[[ Material for this task open ]]

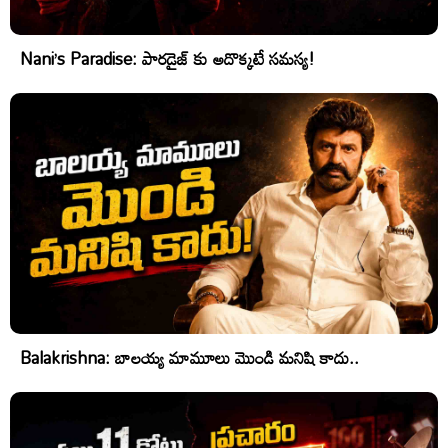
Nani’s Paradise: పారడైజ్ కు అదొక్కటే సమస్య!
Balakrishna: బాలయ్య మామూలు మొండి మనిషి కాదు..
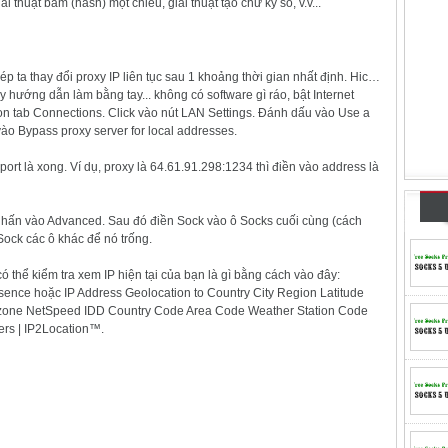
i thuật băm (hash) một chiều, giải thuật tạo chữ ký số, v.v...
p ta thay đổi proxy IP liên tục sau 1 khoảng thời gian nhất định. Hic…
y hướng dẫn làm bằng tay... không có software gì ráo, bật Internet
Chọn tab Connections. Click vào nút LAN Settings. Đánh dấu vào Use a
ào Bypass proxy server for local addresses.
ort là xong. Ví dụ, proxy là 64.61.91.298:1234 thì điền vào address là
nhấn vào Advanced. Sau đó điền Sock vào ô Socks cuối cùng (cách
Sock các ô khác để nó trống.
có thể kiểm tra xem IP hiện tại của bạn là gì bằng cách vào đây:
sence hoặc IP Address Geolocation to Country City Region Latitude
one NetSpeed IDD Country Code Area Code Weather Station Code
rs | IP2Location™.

[[ Material for this task closed ]]
[[ Material for this task open ]]

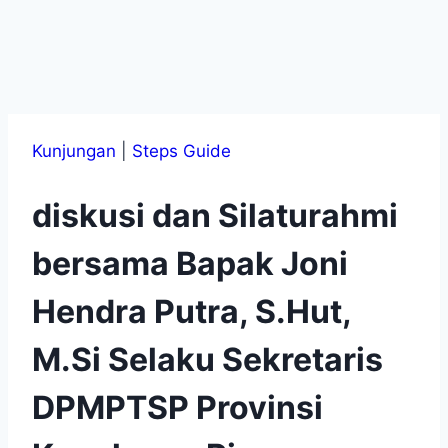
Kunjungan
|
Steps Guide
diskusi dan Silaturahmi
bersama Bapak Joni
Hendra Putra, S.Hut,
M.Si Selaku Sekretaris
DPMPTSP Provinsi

[[ Material for this task closed ]]

• **Problem details**
From the records above, give again exactly the lines running from the line with "Sock các ô khác để nó trống." to the line with "rs | IP2Location™.", inclusive.

• **Response area**
Sock các ô khác để nó trống.
có thể kiểm tra xem IP hiện tại của bạn là gì bằng cách vào đây:
sence hoặc IP Address Geolocation to Country City Region Latitude
one NetSpeed IDD Country Code Area Code Weather Station Code
rs | IP2Location™.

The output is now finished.